→ **AVAILABLE DATA**:
Content starts

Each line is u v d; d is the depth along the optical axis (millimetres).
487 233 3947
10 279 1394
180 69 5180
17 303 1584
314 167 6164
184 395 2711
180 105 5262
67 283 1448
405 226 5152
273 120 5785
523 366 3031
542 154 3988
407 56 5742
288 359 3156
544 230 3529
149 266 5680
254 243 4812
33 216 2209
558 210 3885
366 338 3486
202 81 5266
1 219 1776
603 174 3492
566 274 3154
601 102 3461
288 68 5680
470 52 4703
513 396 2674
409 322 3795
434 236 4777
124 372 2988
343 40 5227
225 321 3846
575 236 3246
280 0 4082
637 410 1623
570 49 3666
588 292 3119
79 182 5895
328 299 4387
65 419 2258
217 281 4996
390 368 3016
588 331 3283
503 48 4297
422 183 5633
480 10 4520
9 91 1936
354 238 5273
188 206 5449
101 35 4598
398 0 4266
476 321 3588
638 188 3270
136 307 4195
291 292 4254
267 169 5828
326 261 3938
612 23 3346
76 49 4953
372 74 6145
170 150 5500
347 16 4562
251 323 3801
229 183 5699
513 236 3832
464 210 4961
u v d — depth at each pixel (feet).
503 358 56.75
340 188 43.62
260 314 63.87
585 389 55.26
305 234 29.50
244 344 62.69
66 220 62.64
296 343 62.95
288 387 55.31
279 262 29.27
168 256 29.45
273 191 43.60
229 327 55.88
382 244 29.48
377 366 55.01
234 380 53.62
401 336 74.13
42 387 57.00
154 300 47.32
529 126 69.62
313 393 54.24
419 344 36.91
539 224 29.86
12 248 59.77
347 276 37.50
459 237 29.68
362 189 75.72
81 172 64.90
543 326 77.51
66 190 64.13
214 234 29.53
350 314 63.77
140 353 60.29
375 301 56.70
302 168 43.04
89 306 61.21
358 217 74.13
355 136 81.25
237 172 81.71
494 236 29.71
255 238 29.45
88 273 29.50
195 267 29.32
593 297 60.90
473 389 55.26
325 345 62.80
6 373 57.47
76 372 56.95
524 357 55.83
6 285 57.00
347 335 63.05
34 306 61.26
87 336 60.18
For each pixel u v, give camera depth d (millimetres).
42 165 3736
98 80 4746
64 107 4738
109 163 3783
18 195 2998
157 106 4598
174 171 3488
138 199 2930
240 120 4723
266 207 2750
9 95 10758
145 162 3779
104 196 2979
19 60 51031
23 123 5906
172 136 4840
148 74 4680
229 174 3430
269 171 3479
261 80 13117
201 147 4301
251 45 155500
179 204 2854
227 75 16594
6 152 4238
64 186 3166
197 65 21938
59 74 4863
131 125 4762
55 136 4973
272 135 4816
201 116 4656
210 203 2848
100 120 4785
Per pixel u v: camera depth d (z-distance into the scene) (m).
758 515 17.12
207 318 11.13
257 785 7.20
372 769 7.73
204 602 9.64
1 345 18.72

Content ends

→ **DIRECTIONS**: Print the data in full. Match it exactly.

→ **RESULT FOR THIS EXERCISE**:
Each line is u v d; d is the depth along the optical axis (millimetres).
487 233 3947
10 279 1394
180 69 5180
17 303 1584
314 167 6164
184 395 2711
180 105 5262
67 283 1448
405 226 5152
273 120 5785
523 366 3031
542 154 3988
407 56 5742
288 359 3156
544 230 3529
149 266 5680
254 243 4812
33 216 2209
558 210 3885
366 338 3486
202 81 5266
1 219 1776
603 174 3492
566 274 3154
601 102 3461
288 68 5680
470 52 4703
513 396 2674
409 322 3795
434 236 4777
124 372 2988
343 40 5227
225 321 3846
575 236 3246
280 0 4082
637 410 1623
570 49 3666
588 292 3119
79 182 5895
328 299 4387
65 419 2258
217 281 4996
390 368 3016
588 331 3283
503 48 4297
422 183 5633
480 10 4520
9 91 1936
354 238 5273
188 206 5449
101 35 4598
398 0 4266
476 321 3588
638 188 3270
136 307 4195
291 292 4254
267 169 5828
326 261 3938
612 23 3346
76 49 4953
372 74 6145
170 150 5500
347 16 4562
251 323 3801
229 183 5699
513 236 3832
464 210 4961
u v d — depth at each pixel (feet).
503 358 56.75
340 188 43.62
260 314 63.87
585 389 55.26
305 234 29.50
244 344 62.69
66 220 62.64
296 343 62.95
288 387 55.31
279 262 29.27
168 256 29.45
273 191 43.60
229 327 55.88
382 244 29.48
377 366 55.01
234 380 53.62
401 336 74.13
42 387 57.00
154 300 47.32
529 126 69.62
313 393 54.24
419 344 36.91
539 224 29.86
12 248 59.77
347 276 37.50
459 237 29.68
362 189 75.72
81 172 64.90
543 326 77.51
66 190 64.13
214 234 29.53
350 314 63.77
140 353 60.29
375 301 56.70
302 168 43.04
89 306 61.21
358 217 74.13
355 136 81.25
237 172 81.71
494 236 29.71
255 238 29.45
88 273 29.50
195 267 29.32
593 297 60.90
473 389 55.26
325 345 62.80
6 373 57.47
76 372 56.95
524 357 55.83
6 285 57.00
347 335 63.05
34 306 61.26
87 336 60.18
For each pixel u v, give camera depth d (millimetres).
42 165 3736
98 80 4746
64 107 4738
109 163 3783
18 195 2998
157 106 4598
174 171 3488
138 199 2930
240 120 4723
266 207 2750
9 95 10758
145 162 3779
104 196 2979
19 60 51031
23 123 5906
172 136 4840
148 74 4680
229 174 3430
269 171 3479
261 80 13117
201 147 4301
251 45 155500
179 204 2854
227 75 16594
6 152 4238
64 186 3166
197 65 21938
59 74 4863
131 125 4762
55 136 4973
272 135 4816
201 116 4656
210 203 2848
100 120 4785
Per pixel u v: camera depth d (z-distance into the scene) (m).
758 515 17.12
207 318 11.13
257 785 7.20
372 769 7.73
204 602 9.64
1 345 18.72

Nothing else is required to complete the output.